Activity: Convert the lines from the beginning through the line containing "20: (281, 137)", inclusive, into a Markdown table with the columns Number and Line, giving each row its number and omitting blank lines. Leave the pictures out of the answer.

(Records provided begins)

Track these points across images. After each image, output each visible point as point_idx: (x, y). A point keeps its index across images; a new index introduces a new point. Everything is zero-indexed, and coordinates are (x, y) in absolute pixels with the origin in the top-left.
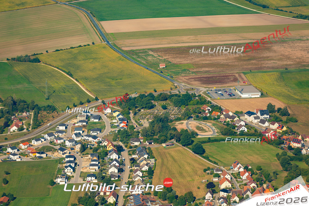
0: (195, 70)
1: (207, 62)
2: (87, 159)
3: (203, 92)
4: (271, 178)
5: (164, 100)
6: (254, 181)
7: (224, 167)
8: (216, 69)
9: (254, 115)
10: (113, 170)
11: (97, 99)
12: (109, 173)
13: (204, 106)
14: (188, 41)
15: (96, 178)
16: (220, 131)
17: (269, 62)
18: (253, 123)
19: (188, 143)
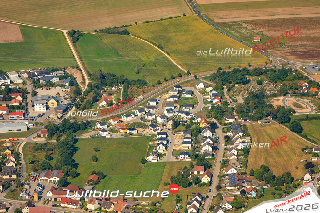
0: (291, 44)
1: (304, 36)
2: (180, 136)
5: (259, 75)
8: (313, 43)
10: (207, 148)
11: (189, 74)
12: (203, 152)
13: (301, 82)
14: (283, 13)
15: (189, 157)
16: (319, 109)
19: (285, 120)
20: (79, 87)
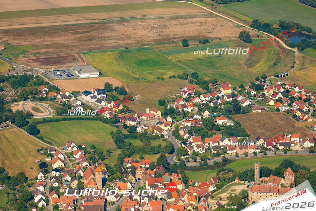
0: (34, 52)
1: (47, 43)
3: (41, 73)
4: (104, 156)
5: (1, 82)
6: (87, 159)
7: (58, 147)
8: (56, 50)
9: (91, 95)
13: (41, 87)
14: (29, 22)
16: (56, 112)
17: (110, 42)
18: (90, 103)
19: (23, 124)
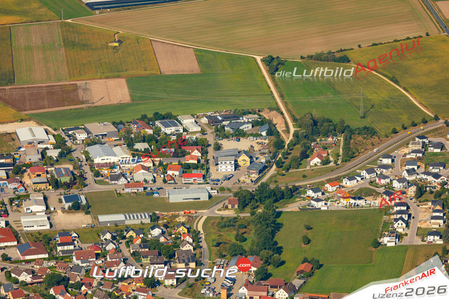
2: (426, 208)
11: (437, 118)
15: (441, 238)
20: (281, 137)
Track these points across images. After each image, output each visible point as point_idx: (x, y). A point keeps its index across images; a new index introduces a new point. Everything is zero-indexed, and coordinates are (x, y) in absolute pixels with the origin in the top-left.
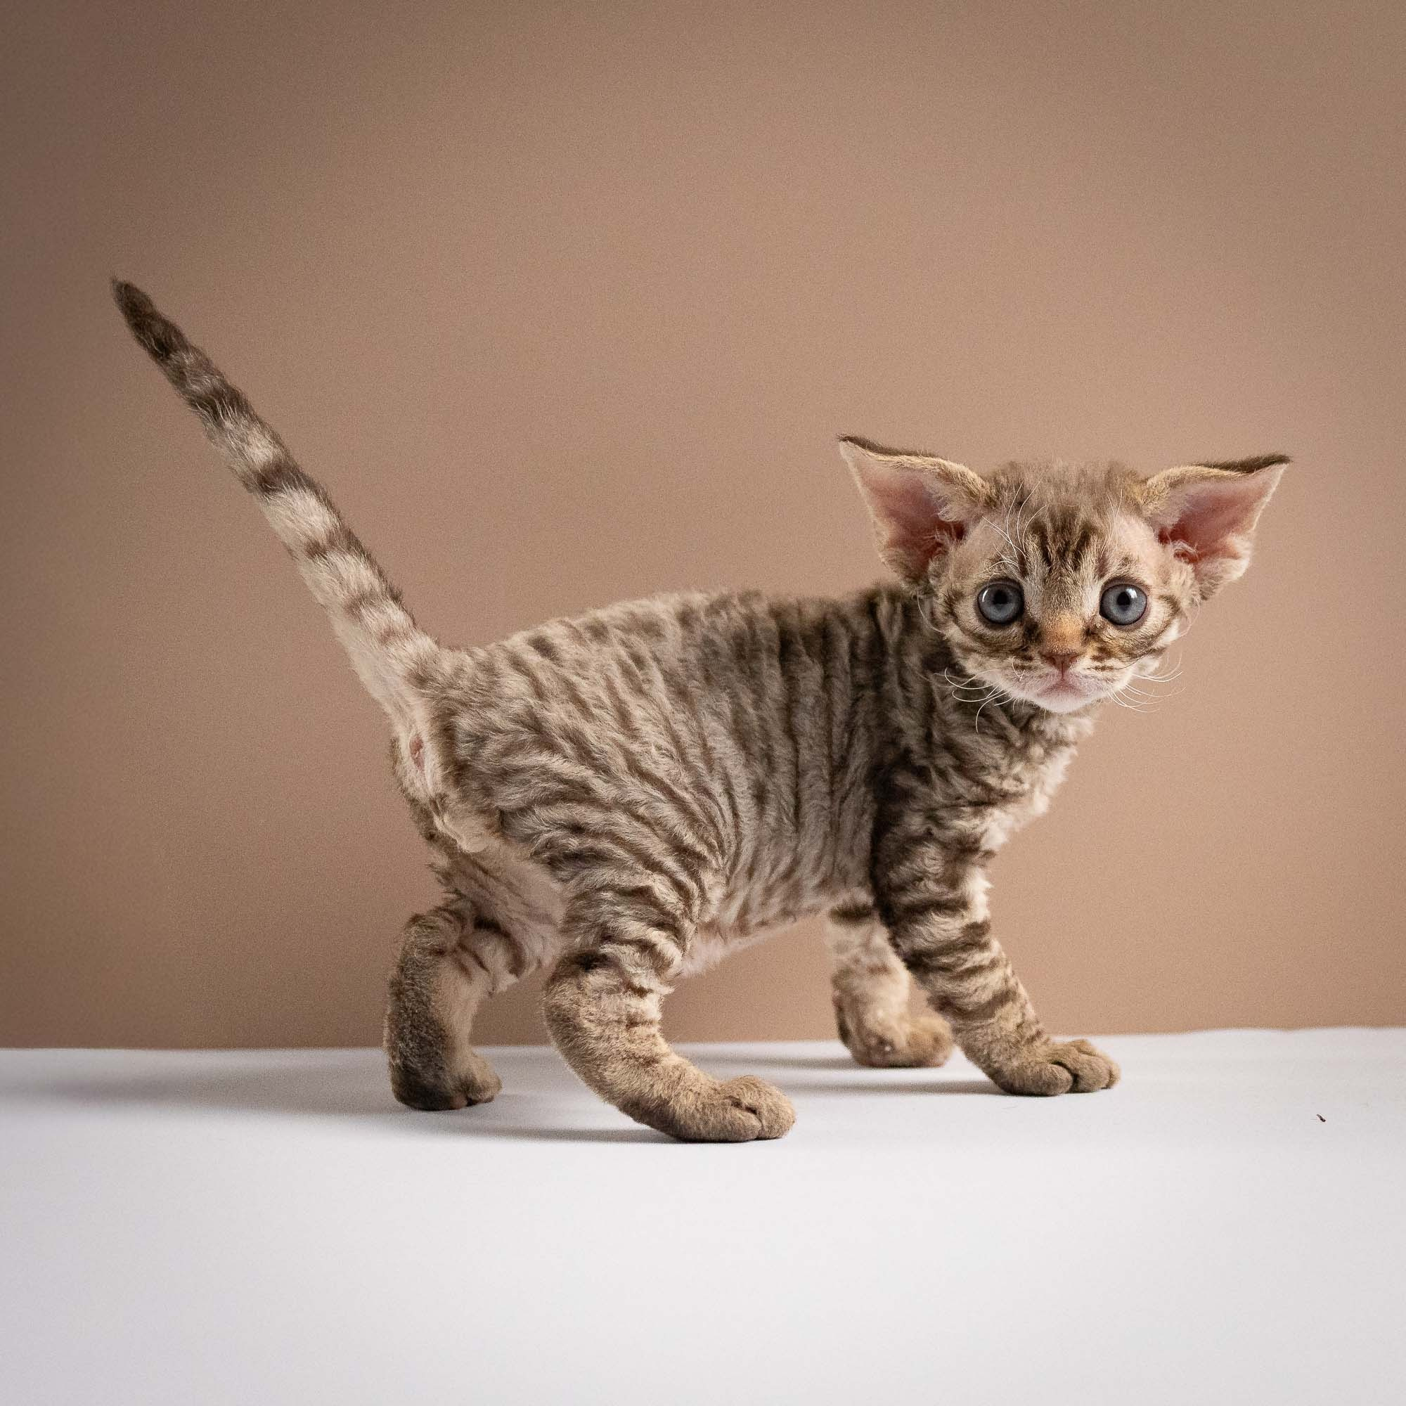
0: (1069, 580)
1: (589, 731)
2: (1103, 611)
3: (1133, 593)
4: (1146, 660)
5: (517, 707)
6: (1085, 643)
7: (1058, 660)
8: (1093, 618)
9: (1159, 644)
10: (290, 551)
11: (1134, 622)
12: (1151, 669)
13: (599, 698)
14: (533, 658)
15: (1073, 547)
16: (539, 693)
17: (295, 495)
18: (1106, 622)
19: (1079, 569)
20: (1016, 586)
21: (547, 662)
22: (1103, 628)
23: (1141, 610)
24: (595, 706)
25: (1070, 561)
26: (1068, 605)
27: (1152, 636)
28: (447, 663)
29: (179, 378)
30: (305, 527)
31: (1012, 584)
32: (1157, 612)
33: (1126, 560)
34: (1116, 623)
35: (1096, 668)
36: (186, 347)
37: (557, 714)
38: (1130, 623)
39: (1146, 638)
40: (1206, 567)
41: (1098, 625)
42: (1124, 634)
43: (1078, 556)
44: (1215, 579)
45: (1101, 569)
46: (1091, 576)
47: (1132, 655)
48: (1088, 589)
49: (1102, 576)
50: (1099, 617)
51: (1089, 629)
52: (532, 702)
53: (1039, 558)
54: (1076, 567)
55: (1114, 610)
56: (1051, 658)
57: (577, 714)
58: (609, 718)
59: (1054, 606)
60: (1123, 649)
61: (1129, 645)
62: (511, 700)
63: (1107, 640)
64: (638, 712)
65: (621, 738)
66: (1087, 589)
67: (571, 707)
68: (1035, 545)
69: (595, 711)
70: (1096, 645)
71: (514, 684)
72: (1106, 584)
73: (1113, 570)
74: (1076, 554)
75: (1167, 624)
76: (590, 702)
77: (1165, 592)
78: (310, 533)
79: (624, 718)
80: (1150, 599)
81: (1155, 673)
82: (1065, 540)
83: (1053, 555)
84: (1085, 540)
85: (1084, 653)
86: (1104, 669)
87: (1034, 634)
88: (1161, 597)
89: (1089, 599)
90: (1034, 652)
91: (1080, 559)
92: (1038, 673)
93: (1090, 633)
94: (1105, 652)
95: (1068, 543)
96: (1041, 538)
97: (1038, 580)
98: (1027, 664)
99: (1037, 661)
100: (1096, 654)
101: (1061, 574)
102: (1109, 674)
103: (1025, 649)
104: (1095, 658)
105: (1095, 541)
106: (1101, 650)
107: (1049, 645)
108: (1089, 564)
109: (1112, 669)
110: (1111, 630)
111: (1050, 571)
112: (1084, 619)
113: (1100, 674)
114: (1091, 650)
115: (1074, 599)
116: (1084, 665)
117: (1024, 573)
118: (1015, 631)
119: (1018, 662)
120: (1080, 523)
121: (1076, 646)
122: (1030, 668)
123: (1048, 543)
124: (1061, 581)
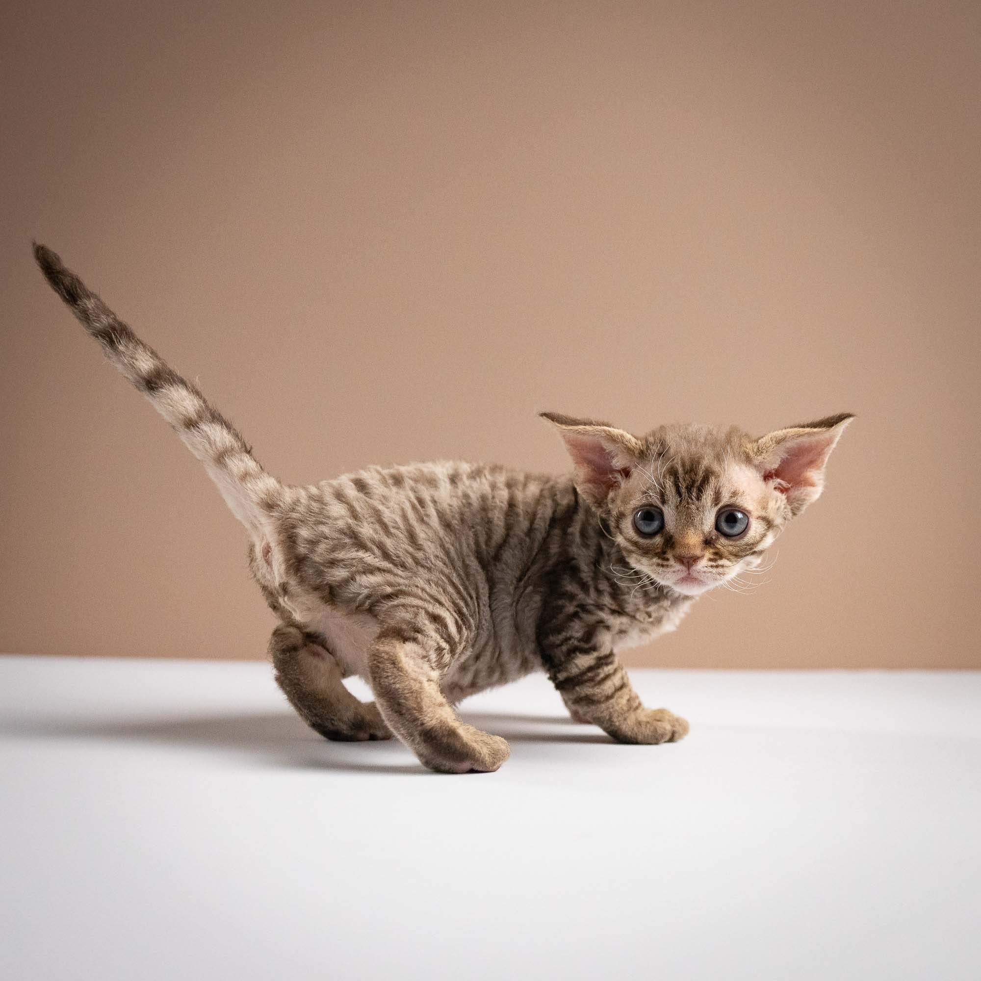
0: (693, 507)
1: (389, 543)
2: (717, 527)
3: (740, 515)
4: (749, 558)
5: (341, 524)
6: (704, 549)
7: (685, 561)
8: (710, 533)
9: (759, 548)
10: (173, 427)
11: (739, 534)
12: (755, 565)
13: (396, 522)
14: (351, 492)
15: (698, 484)
16: (354, 515)
17: (172, 389)
18: (720, 535)
19: (701, 500)
20: (658, 511)
21: (361, 495)
22: (717, 538)
23: (743, 527)
24: (393, 527)
25: (694, 494)
26: (692, 524)
27: (753, 544)
28: (288, 496)
29: (85, 317)
30: (181, 409)
31: (656, 510)
32: (756, 528)
33: (734, 494)
34: (727, 536)
35: (712, 566)
36: (89, 296)
37: (367, 530)
38: (736, 536)
39: (748, 545)
40: (795, 493)
41: (714, 537)
42: (731, 543)
43: (700, 490)
44: (800, 501)
45: (717, 500)
46: (709, 504)
47: (737, 556)
48: (707, 513)
49: (716, 505)
50: (715, 532)
51: (707, 540)
52: (350, 521)
53: (674, 492)
54: (699, 498)
55: (725, 528)
56: (680, 560)
57: (381, 532)
58: (402, 536)
59: (683, 524)
60: (731, 553)
61: (734, 550)
62: (336, 519)
63: (719, 546)
64: (421, 533)
65: (411, 549)
67: (377, 526)
68: (671, 483)
69: (393, 530)
70: (712, 551)
71: (337, 509)
72: (720, 509)
73: (725, 499)
75: (763, 536)
76: (390, 524)
77: (763, 514)
78: (185, 413)
79: (412, 537)
80: (751, 519)
81: (759, 566)
82: (692, 479)
83: (683, 490)
84: (706, 480)
85: (703, 556)
86: (717, 567)
87: (670, 542)
88: (759, 518)
89: (708, 520)
90: (669, 555)
91: (702, 493)
92: (673, 569)
93: (708, 542)
94: (718, 555)
95: (694, 482)
96: (675, 478)
97: (673, 507)
98: (665, 563)
99: (672, 562)
100: (712, 557)
101: (688, 503)
102: (720, 570)
103: (664, 553)
104: (711, 560)
105: (712, 480)
106: (716, 554)
107: (679, 551)
108: (708, 496)
109: (723, 566)
110: (723, 541)
111: (681, 501)
112: (703, 533)
113: (714, 570)
114: (708, 554)
115: (697, 520)
116: (703, 564)
117: (664, 502)
118: (658, 540)
119: (660, 561)
120: (703, 468)
121: (698, 552)
122: (667, 566)
123: (680, 482)
124: (688, 508)
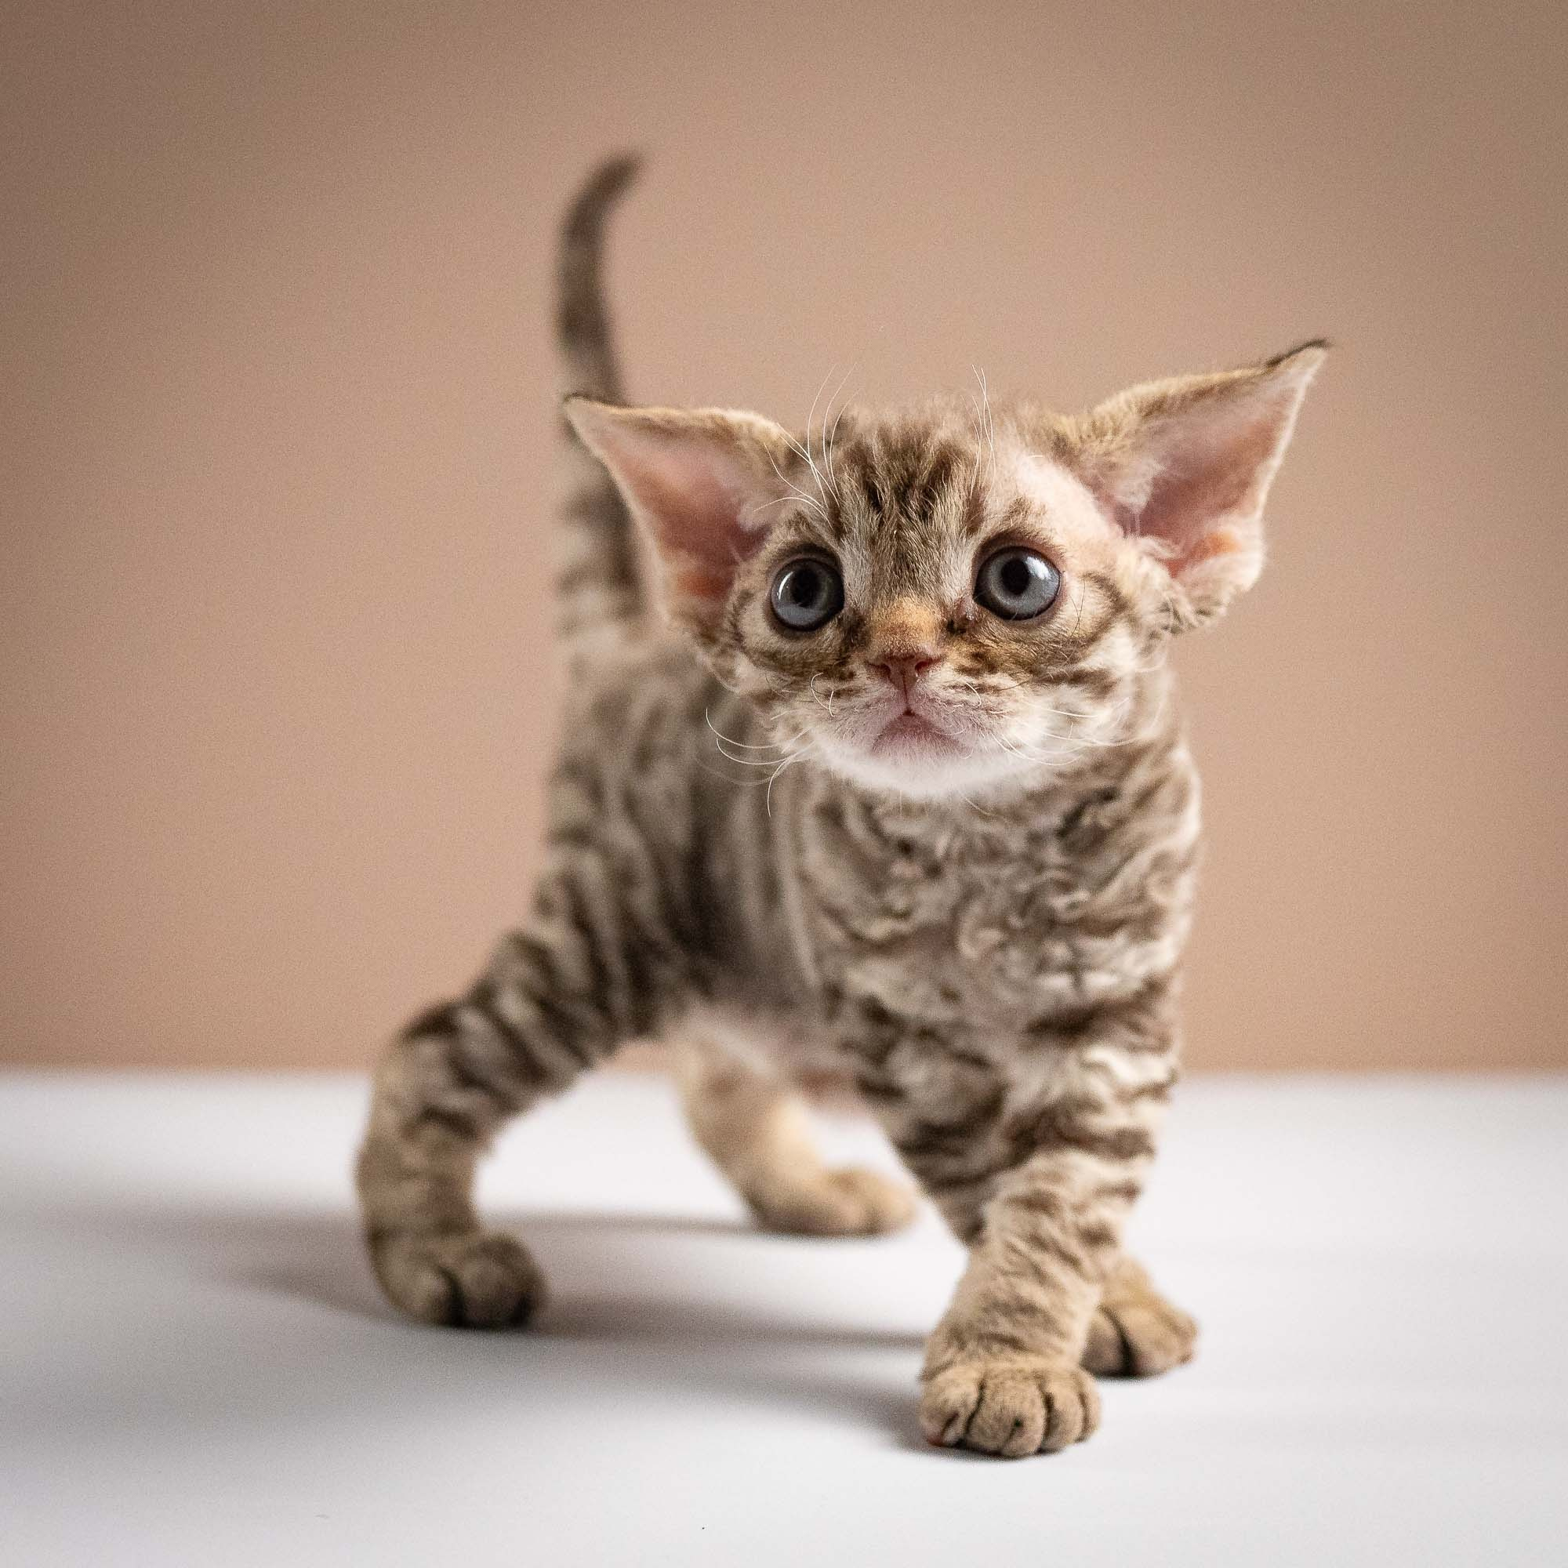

(Records provided ends)

Answer to this exercise:
| Number | Line |
|---|---|
| 1 | Track these points across images. After each image, output each visible point as point_idx: (x, y). A point keeps its index across images; a new index introduces a new point. Everything is zero-indexed, and coordinates are (x, y) in absolute pixels with the origin in the top-left. |
| 2 | 0: (195, 70) |
| 3 | 1: (207, 62) |
| 4 | 2: (87, 159) |
| 5 | 3: (203, 92) |
| 6 | 4: (271, 178) |
| 7 | 5: (164, 100) |
| 8 | 6: (254, 181) |
| 9 | 7: (224, 167) |
| 10 | 8: (216, 69) |
| 11 | 9: (254, 115) |
| 12 | 10: (113, 170) |
| 13 | 11: (97, 99) |
| 14 | 12: (109, 173) |
| 15 | 13: (204, 106) |
| 16 | 14: (188, 41) |
| 17 | 15: (96, 178) |
| 18 | 16: (220, 131) |
| 19 | 17: (269, 62) |
| 20 | 18: (253, 123) |
| 21 | 19: (188, 143) |
| 22 | 0: (291, 44) |
| 23 | 1: (304, 36) |
| 24 | 2: (180, 136) |
| 25 | 5: (259, 75) |
| 26 | 8: (313, 43) |
| 27 | 10: (207, 148) |
| 28 | 11: (189, 74) |
| 29 | 12: (203, 152) |
| 30 | 13: (301, 82) |
| 31 | 14: (283, 13) |
| 32 | 15: (189, 157) |
| 33 | 16: (319, 109) |
| 34 | 19: (285, 120) |
| 35 | 20: (79, 87) |
| 36 | 0: (34, 52) |
| 37 | 1: (47, 43) |
| 38 | 3: (41, 73) |
| 39 | 4: (104, 156) |
| 40 | 5: (1, 82) |
| 41 | 6: (87, 159) |
| 42 | 7: (58, 147) |
| 43 | 8: (56, 50) |
| 44 | 9: (91, 95) |
| 45 | 13: (41, 87) |
| 46 | 14: (29, 22) |
| 47 | 16: (56, 112) |
| 48 | 17: (110, 42) |
| 49 | 18: (90, 103) |
| 50 | 19: (23, 124) |
| 51 | 2: (426, 208) |
| 52 | 11: (437, 118) |
| 53 | 15: (441, 238) |
| 54 | 20: (281, 137) |